Skip to main content

What can you do with it?

Crawl Map provides the easiest way to go from a single URL to a map of the entire website. This is extremely useful when you need to prompt the end-user to choose which links to scrape, need to quickly know the links on a website, need to find pages related to a specific topic using the search parameter, or only need to identify specific pages before scraping. The map endpoint is optimized for speed and returns URLs with titles and descriptions. Supports location settings for geo-specific site mapping.

How to use it?

Basic Command Structure

/crawl-map [urls] [includeSubdomains] [ignoreSitemap] [search]

Parameters

Required: Optional Map Control:
  • search - Search term to filter URLs containing specific content
  • limit - Maximum number of URLs to return (default: 100)
  • includeSubdomains - Include subdomains in the map (default: false)
  • ignoreSitemap - Skip sitemap (legacy, converts to sitemap parameter)
  • sitemap - Sitemap usage: “include”, “skip”, or “only” (default: “include”)
Location Settings:
  • location - Object with:
    • country - ISO country code (US, GB, DE, FR, etc.)
    • languages - Language preferences (e.g., [“en”, “es”])
File Storage:
  • file_links_expire_in_days - Days until file links expire
  • file_links_expire_in_minutes - Alternative to days

Response Format

For single URL (returns the data object directly):
{
  "success": true,
  "links": [
    {
      "url": "https://lights.com",
      "title": "Lights - Modern Lighting Store",
      "description": "Premium lighting solutions for your home"

▸ Activity A:
From the entries below, return the part that opens with the line containing "Does point (193, 61)" and closes with the line containing "Does smooth stone", copying each line unchanged.

▸ Input data:
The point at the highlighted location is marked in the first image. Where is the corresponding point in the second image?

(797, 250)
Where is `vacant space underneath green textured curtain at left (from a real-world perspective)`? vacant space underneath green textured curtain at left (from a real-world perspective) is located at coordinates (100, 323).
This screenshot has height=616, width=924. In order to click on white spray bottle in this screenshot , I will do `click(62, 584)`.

--

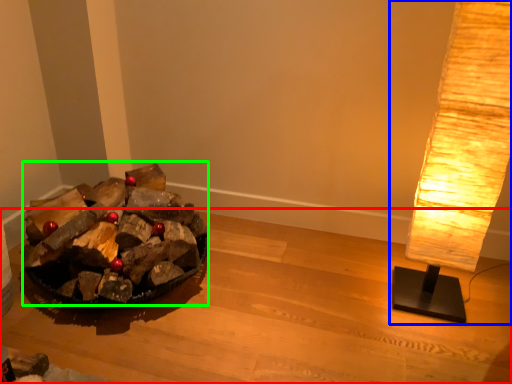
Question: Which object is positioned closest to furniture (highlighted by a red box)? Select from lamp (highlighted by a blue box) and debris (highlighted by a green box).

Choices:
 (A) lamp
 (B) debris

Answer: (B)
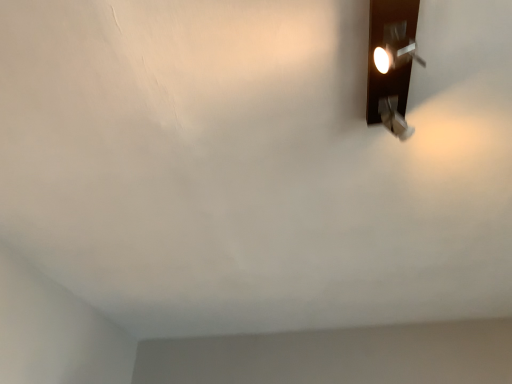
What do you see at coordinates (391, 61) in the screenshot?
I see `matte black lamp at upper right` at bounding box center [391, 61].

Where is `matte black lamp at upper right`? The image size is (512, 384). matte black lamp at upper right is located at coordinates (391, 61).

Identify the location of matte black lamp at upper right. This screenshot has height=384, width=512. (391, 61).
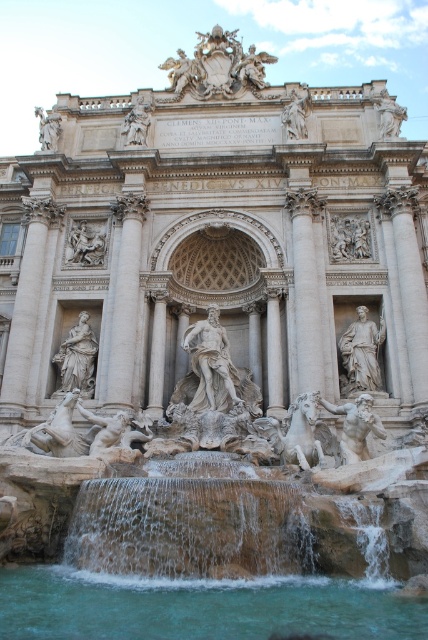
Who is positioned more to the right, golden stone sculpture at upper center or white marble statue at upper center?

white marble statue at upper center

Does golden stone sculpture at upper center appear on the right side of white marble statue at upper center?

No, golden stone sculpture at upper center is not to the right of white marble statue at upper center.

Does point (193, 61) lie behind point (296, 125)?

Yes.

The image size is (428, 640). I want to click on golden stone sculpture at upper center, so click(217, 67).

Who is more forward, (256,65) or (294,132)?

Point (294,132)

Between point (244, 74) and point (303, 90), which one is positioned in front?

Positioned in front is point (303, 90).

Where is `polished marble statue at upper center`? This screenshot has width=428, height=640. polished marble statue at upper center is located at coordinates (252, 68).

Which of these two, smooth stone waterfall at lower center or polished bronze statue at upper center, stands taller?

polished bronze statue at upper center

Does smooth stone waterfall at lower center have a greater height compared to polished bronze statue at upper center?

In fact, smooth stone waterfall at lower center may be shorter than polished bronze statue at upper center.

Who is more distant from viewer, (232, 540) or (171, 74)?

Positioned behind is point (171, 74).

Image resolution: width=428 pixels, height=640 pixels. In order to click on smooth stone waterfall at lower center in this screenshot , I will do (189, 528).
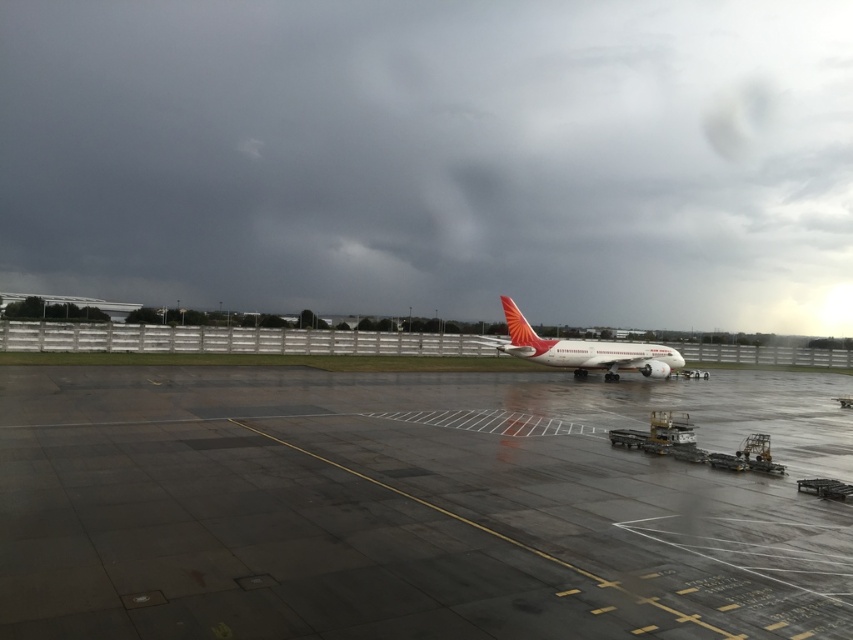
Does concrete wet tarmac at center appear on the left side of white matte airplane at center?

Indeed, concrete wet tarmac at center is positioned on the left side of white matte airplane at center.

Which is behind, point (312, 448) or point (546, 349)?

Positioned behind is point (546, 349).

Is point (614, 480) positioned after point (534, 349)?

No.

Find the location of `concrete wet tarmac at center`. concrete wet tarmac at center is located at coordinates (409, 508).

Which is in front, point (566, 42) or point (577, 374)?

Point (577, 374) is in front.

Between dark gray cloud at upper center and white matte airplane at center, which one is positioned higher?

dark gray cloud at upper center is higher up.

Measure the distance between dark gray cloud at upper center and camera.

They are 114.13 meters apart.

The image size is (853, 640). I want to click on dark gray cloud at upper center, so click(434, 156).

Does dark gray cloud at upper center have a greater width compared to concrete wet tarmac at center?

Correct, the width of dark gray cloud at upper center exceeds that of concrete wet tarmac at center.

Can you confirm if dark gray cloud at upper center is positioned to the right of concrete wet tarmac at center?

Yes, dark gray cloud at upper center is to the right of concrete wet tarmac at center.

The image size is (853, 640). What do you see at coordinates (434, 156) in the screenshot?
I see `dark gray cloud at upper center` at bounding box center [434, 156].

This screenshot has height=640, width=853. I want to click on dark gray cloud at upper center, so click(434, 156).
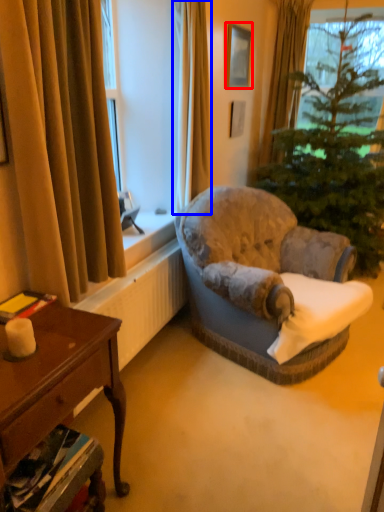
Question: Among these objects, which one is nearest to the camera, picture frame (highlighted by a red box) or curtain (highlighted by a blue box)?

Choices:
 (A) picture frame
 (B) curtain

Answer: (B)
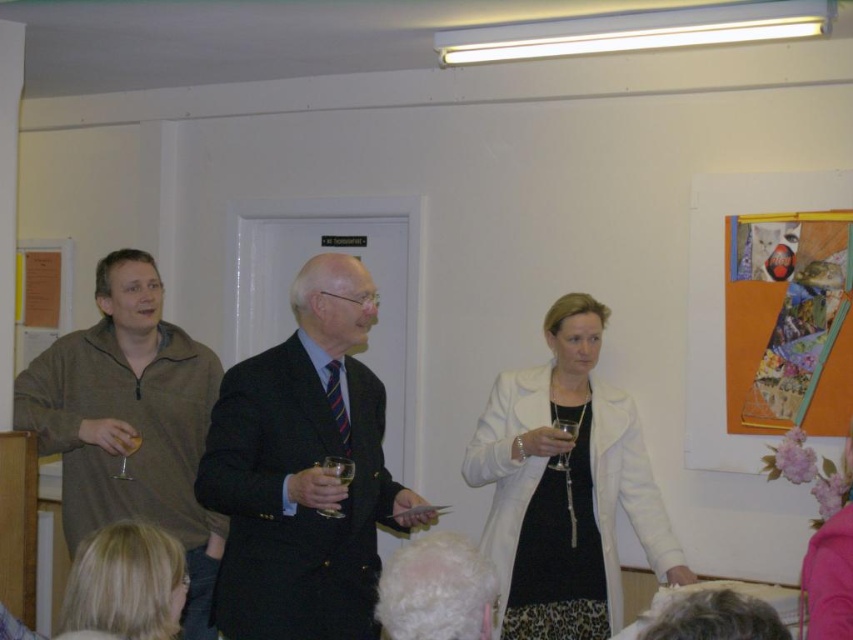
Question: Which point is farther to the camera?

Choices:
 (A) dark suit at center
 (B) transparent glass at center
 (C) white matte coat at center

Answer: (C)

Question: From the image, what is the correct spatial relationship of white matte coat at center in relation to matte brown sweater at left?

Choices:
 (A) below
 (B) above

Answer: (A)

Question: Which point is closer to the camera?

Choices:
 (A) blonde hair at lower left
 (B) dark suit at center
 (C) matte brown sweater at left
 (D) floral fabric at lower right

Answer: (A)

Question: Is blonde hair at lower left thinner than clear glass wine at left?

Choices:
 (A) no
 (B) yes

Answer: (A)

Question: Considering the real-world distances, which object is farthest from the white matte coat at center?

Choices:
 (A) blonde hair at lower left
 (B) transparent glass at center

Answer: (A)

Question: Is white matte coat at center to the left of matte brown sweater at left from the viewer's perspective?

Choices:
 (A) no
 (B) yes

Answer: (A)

---

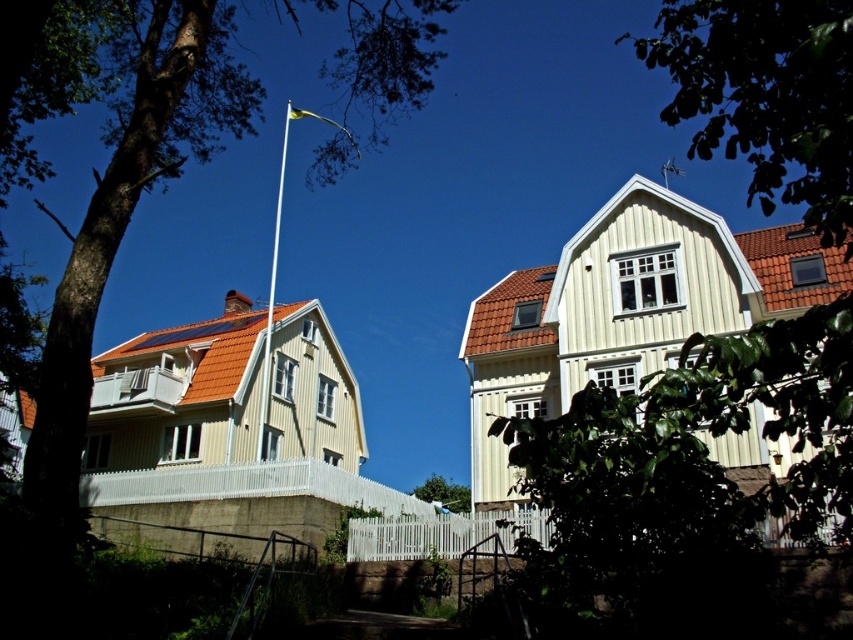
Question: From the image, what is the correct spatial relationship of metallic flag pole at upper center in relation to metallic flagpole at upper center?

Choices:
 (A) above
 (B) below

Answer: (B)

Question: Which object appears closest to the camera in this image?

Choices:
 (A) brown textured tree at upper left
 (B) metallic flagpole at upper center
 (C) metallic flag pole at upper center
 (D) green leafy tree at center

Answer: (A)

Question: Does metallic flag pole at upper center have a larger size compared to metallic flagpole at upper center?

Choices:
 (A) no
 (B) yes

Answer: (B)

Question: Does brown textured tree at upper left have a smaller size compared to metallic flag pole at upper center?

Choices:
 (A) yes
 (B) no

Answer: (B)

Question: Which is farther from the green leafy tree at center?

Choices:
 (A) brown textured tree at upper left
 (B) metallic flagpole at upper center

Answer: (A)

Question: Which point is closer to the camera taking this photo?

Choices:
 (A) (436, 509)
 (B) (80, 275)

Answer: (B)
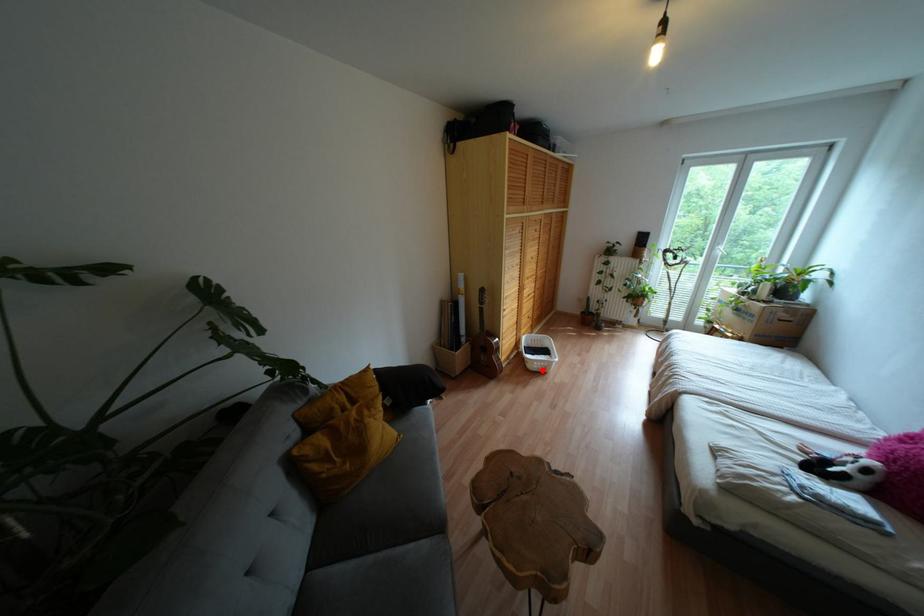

▸ Activity B:
Resume the Crawl Map documentation from the point where it stops.

▸ Answer space A:
Does point (193, 61) lie behind point (296, 125)?

Yes.

The image size is (428, 640). I want to click on golden stone sculpture at upper center, so click(217, 67).

Who is more forward, (256,65) or (294,132)?

Point (294,132)

Between point (244, 74) and point (303, 90), which one is positioned in front?

Positioned in front is point (303, 90).

Where is `polished marble statue at upper center`? This screenshot has width=428, height=640. polished marble statue at upper center is located at coordinates (252, 68).

Which of these two, smooth stone waterfall at lower center or polished bronze statue at upper center, stands taller?

polished bronze statue at upper center

Does smooth stone waterfall at lower center have a greater height compared to polished bronze statue at upper center?

▸ Answer space B:
    },
    {
      "url": "https://lights.com/pages/contact",
      "title": "Contact Us",
      "description": "Get in touch with our lighting experts"
    },
    {
      "url": "https://lights.com/products/foscarini-twiggy",
      "title": "Foscarini Twiggy Floor Lamp",
      "description": "Iconic Italian design floor lamp"
    }
  ],
  "scrapeId": "abc-123-def",
  "metadata": {
    "statusCode": 200
  }
}
For multiple URLs (returns array of results):
[
  {
    "url": "https://lights.com",
    "success": true,
    "links": [...],
    "metadata": {...}
  },
  {
    "url": "https://another.com",
    "success": true,
    "links": [...],
    "metadata": {...}
  }
]

Examples

Basic Usage

/crawl-map map https://lights.com/
Maps the entire website starting from the homepage with default settings.

Search-Filtered Mapping

/crawl-map find all pages about "Foscarini" on https://lights.com/
Maps the website and filters results to pages containing “Foscarini”.

Include Subdomains

/crawl-map map https://example.com/ including all subdomains
Maps the main domain and all subdomains like blog.example.com, shop.example.com.

Sitemap Only

/crawl-map get sitemap urls only from https://example.com/
Returns only URLs found in the sitemap.xml file (sitemap: “only”).

Skip Sitemap

/crawl-map map https://example.com/ without using sitemap
Discovers pages by following links only, ignoring sitemap.xml.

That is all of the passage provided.